To be successful, a portfolio function needs to be sponsored and supported top down. It needs to be seen as the engine of portfolio change for the senior management team – and be able to speak and act with this authority. 

If done well, this gives the portfolio management function the remit it needs to operate effectively. However, this means the senior management team needs to really understand the portfolio operation’s value and its function.

2. Ensure a change portfolio function’s independence of perspective

So much of the activity of a portfolio management function is predicated on it being able to say it as it is, call out the difficult messages, and break through embedded positions. Its effectiveness is curtailed as soon as it’s seen not 'walking the talk' on independence. 

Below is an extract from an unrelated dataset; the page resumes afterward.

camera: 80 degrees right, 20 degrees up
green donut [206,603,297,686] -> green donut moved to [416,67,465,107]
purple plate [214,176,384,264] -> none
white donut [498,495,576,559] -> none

It’s important therefore to think hard about where the function sits in the organisation, both in regard to functions and business units. Placing the function outside of the line accountability of directors who are also sponsoring material parts of the portfolio is important; equally, avoiding the risk of the function being seen as a mouthpiece for IT or for finance is desirable. Compromises need to be made here but this independence check is key to success.

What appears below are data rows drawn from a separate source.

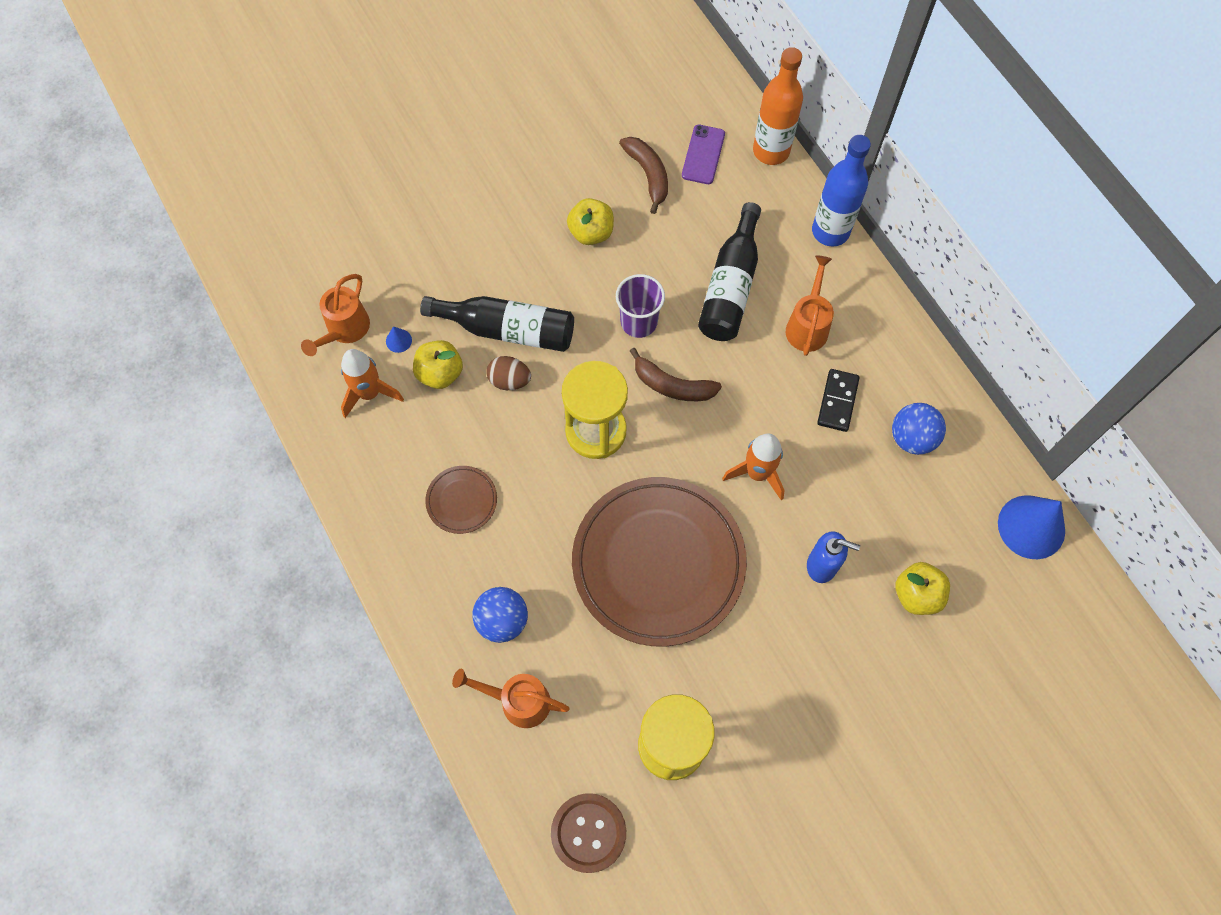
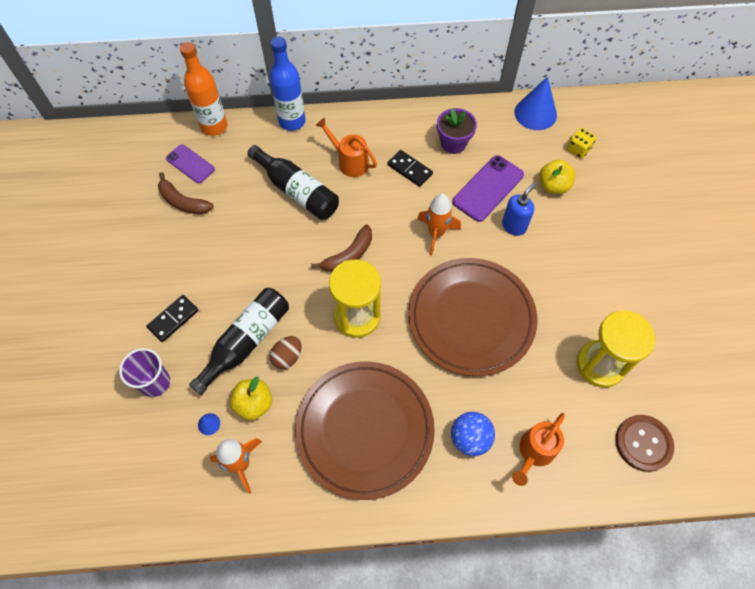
camera: 65 degrees left, 5 degrees down
orange watering can [301,274,370,356] -> none
brown plate [425,466,497,534] -> brown plate [295,361,435,500], size x2.38
yellow apple [567,198,614,245] -> none
purple cup [616,274,665,338] -> purple cup moved to [119,348,170,397]
brown banana [619,137,668,214] -> brown banana turned 150 degrees counterclockwise [158,172,214,214]
blue ball [892,403,946,455] -> purple flower pot [437,108,477,154]
none -> black domino [146,295,199,342]
none -> purple phone [452,155,524,222]
none -> yellow dice [567,128,596,158]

3. A portfolio management function needs to know its audience

How a portfolio capability is implemented, how it engages with its stakeholders up and across the organisation and how it operates in the day to day should all be coloured by the culture it’s operating within. This is true for most functions but particularly so here. It’s these cultural norms that are at the heart of how organisations deliver change best. 

Getting this wrong will doom a portfolio function to pushing on closed doors and needlessly antagonising. However, understanding the organisation's approach to risk and failure, its attitude to process, its historic experience of change, and how stakeholders are motivated to deliver will all help engage with and drive forward the organisation most effectively. 

4. A change portfolio function should start and stay small and high powered

Keep the change portfolio team small and high powered – you don’t need a standing army to make a big difference. A portfolio management function should do a few vital things very well – at least to start with before it earns the right to expand remit. 

Our experience shows that resourcing a portfolio management team with a small number of experienced, pragmatic individuals, who balance understanding of how to deliver change with knowledge of the organisation, keeps the function lean and effective. It also signals to the organisation that efficiency is an important factor both to the function and the portfolio as a whole. 

Likewise, the portfolio management team must have credibility with stakeholders from the start, and the combination of soft and hard skills to deal with senior sponsors through to programme delivery teams.

5. A portfolio management function needs to focus on outcome, not process

Too many change portfolio functions become a slave to process and inadvertently lumber the organisation with this, quickly creating a low value industry that distracts from the delivery at hand. 

Deliberately placing outcomes at the centre of the function’s remit helps avoid this (as does the size of the team). Clarity of delivery does not come from tomes of status.

Likewise, timely management of risk does not come from endless risks logs but from well managed discussion and clear accountability. Experience pays here, as does setting up the team with the confidence to remain flexible, to respond to feedback and change approaches that don’t work, and to push ahead with those that do.

Managing complex change at scale will always be hard and time consuming. Given the scale of investment, it will always be filled with risk. However, putting in place a more strategic portfolio management capability – one that drives outcomes for senior management and operates more smartly on the ground – will maximise the ability of an organisation to manage these risks and deliver lasting change.